A principios de este mes, varias páginas de Telegram vinculadas al Cuerpo de la Guardia Revolucionaria Islámica (IRGC) publicaron imágenes por satélite que, supuestamente, mostraban aeronaves estadounidenses estacionadas en el aeropuerto de La Canea, en la isla griega de Creta.

La CNN no pudo verificar la autenticidad de dichas imágenes; no obstante, la amenaza de la Guardia Revolucionaria de ampliar sus objetivos “más allá de la región” en caso de que Irán sufra un nuevo ataque plantea la posibilidad de represalias en zonas geográficas mucho más distantes.

Durante los 40 días de conflicto con Estados Unidos e Israel, Irán demostró su capacidad para lanzar misiles balísticos hacia zonas que, hasta entonces, se consideraban inexpugnables.

Se cree que, en marzo, Irán lanzó dos misiles balísticos de alcance intermedio contra Diego García —una base militar conjunta de Estados Unidos y el Reino Unido situada en el océano Índico, a más de 3.200 kilómetros de territorio iraní—, en lo que pareció ser su primer intento de atacar dicha base.

Farzin Nadimi, investigador sénior en el Instituto Washington, afirmó que si un Teherán envalentonado decidiera probar sus misiles de largo alcance contra Europa en un ataque sorpresa, los objetivos podrían incluir la RAF Fairford y la RAF Lakenheath —bases aéreas clave operadas por Estados Unidos en el Reino Unido—, o el centro logístico y de telecomunicaciones de Ramstein, en Alemania.
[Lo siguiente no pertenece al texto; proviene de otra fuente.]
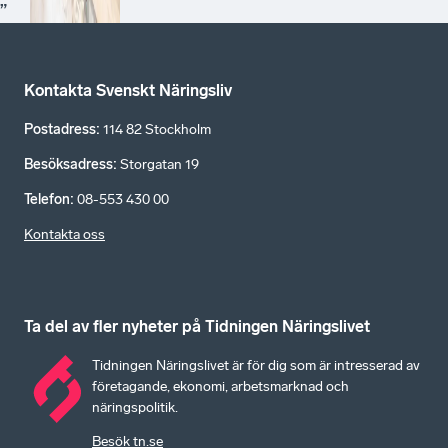
”
Kontakta Svenskt Näringsliv
Postadress
:
114 82 Stockholm
Besöksadress
:
Storgatan 19
Telefon
:
08-553 430 00
Kontakta oss
Ta del av fler nyheter på Tidningen Näringslivet
Tidningen Näringslivet är för dig som är intresserad av
företagande, ekonomi, arbetsmarknad och
näringspolitik.
Besök tn.se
“Sin embargo, es probable que Irán reserve esa posibilidad para un nivel de escalada de máxima gravedad”, señaló. Se cree que, durante el conflicto, Irán también intentó atacar instalaciones militares británicas situadas en lugares tan distantes como Chipre.

“No creo que el Mediterráneo quede completamente fuera del alcance de sus capacidades”, señaló Grajewski. “La cuestión aquí sería la precisión”.

Para aumentar sus probabilidades de impactar en los objetivos, Nadimi indicó que Irán podría lanzar enjambres de drones más sofisticados y coordinados, dotados de inteligencia artificial y equipados con cámaras capaces de comunicarse entre sí, así como de ajustar sus trayectorias de vuelo y su velocidad para eludir las interferencias y las defensas aéreas.

“Aún no han demostrado poseer estas capacidades, pero en el pasado han hablado sobre el desarrollo de esta tecnología”, comentó Nadimi.

Asimismo, Teherán podría tratar de mejorar sus capacidades en materia de misiles de crucero modificando los sistemas existentes para que alcancen velocidades supersónicas y evadan la intercepción, al tiempo que intenta interferir las comunicaciones militares y los satélites de vigilancia, añadió.